Azhar is no stranger to the plantation sector, having had a stint at Sime Darby Bhd as its executive vice-president of the plantation and agribusiness division, and as its acting president and chief executive from May 2010 to June 2010.
On September 11 2017, Azhar clocked in for his first day of work at Menara Felda. He pledged to resolve issues within FGV.
FGV’s president and chief executive officer Datuk Zakaria Arshad has been on forced leave since June 6 2017, due to a domestic inquiry on purported wrongdoing in business dealings between its subsidiary Delima Oil Products Sdn Bhd and long-term business partner Afghan-based Safitex Trading LLC.
When asked on Zakaria's fate, Shahrir replied, “You’ll have to ask FGV board of directors. I can't answer that question as I’m only Felda chairman.”
On Najib’s recent announcement that Felda’s settlers’ cost of subscribing to FGV shares will be halved, Shahrir said: “Felda, as part of its social duties will match the cost, ringgit-for-ringgit.”

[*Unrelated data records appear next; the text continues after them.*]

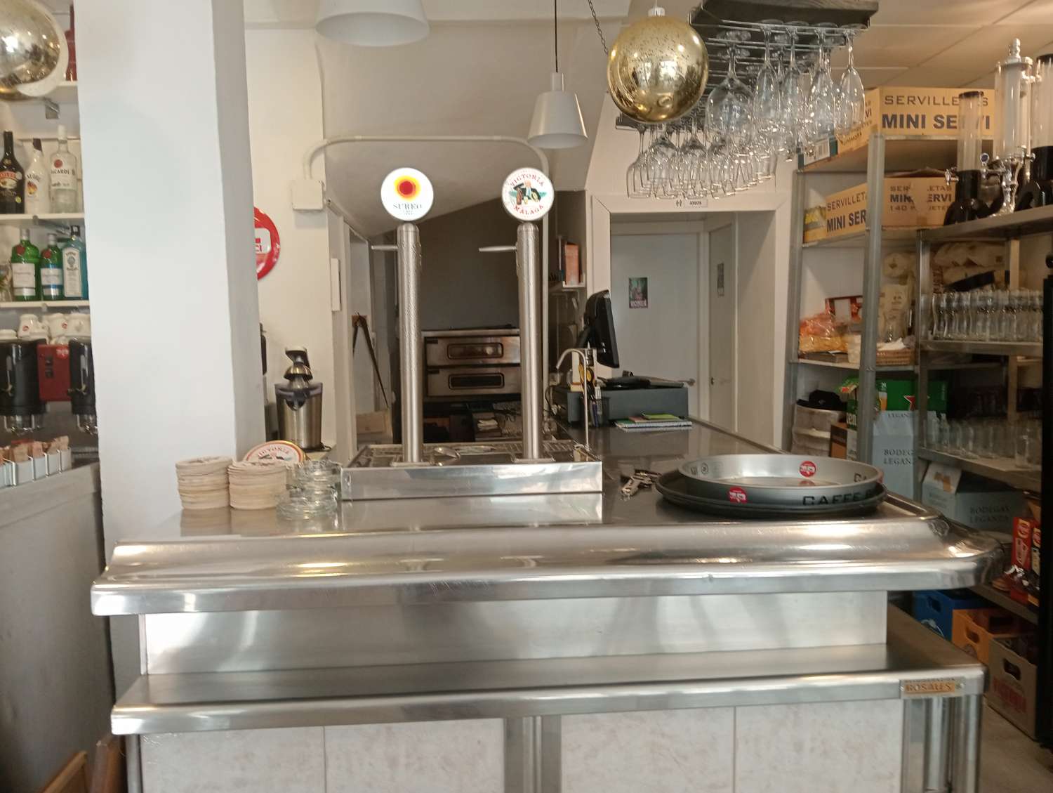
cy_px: 396
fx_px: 853
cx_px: 526
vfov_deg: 49.8
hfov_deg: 63.4
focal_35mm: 28
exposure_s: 1/50
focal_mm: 3.98
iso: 108
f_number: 1.8
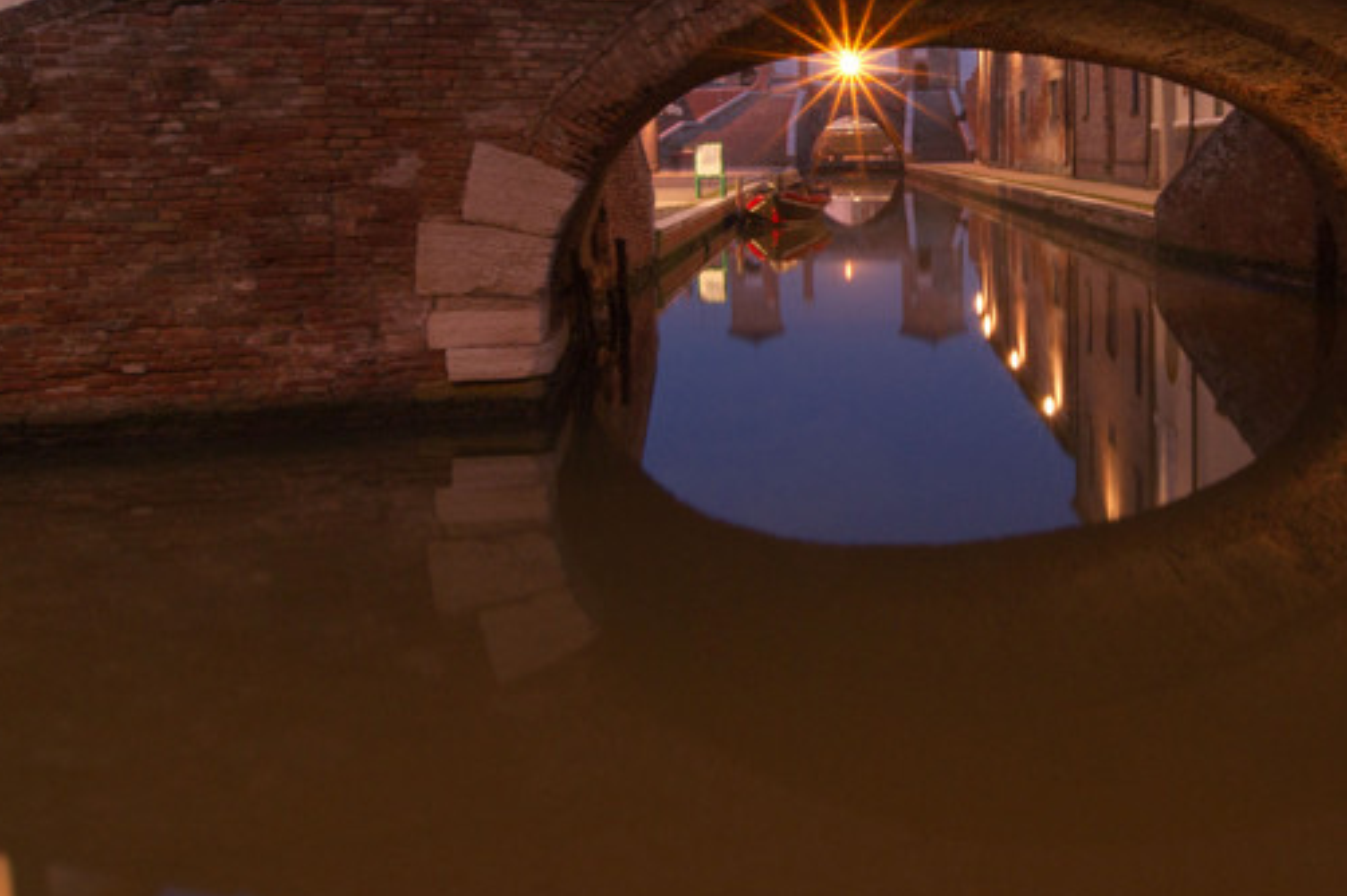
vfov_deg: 30.8
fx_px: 1608
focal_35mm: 43
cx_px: 969
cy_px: 271
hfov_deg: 44.3
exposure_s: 13
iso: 200
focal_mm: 18
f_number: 22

This means Felda will write off 50 per cent of the loans that the settlers had taken to subscribe FGV shares. So far, 1,626 settlers have paid off their loans taken for the FGV shares. This group will receive RM1,820 in cash payment, which is 50 per cent of the amount they had forked out.
The total liabilities that Felda initially assumed arising from loans taken by settlers to subscribe for FGV shares stood at RM358 million.

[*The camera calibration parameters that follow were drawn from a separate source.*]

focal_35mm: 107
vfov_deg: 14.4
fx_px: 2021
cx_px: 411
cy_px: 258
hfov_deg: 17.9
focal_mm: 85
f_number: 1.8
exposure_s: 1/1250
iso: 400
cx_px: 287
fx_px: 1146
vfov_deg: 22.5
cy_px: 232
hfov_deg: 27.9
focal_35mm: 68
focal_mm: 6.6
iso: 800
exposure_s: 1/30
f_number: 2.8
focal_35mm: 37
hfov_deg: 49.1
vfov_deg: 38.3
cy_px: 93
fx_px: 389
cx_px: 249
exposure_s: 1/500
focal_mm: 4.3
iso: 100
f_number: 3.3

Since then, some of the settlers had repaid their loans to the sum of RM158 million as of April 2017, which left the balance to be settled at about RM230 million.
Shahrir highlighted that Felda settlers holding FGV shares have also benefited from dividend payouts.
“Based on the RM3,640 each settler had paid for 800 units of FGV shares, they would have received sevenfold returns in dividends, in the last five years.”
When FGV was listed on the stock exchange, Felda as the parent, controls FGV. Out of its controlling stake in FGV, 20 per cent is kept in trust for settlers.
“If the settlers are still holding their shares today, they would have been receiving their fair share of dividends.
“Since FGV’s listing on Bursa Malaysia in mid-2012, we’ve received and distributed RM254.51 million in dividends to settlers. That works out to be an average of RM2,400 in FGV dividend payout per settler,” the Felda chairman added.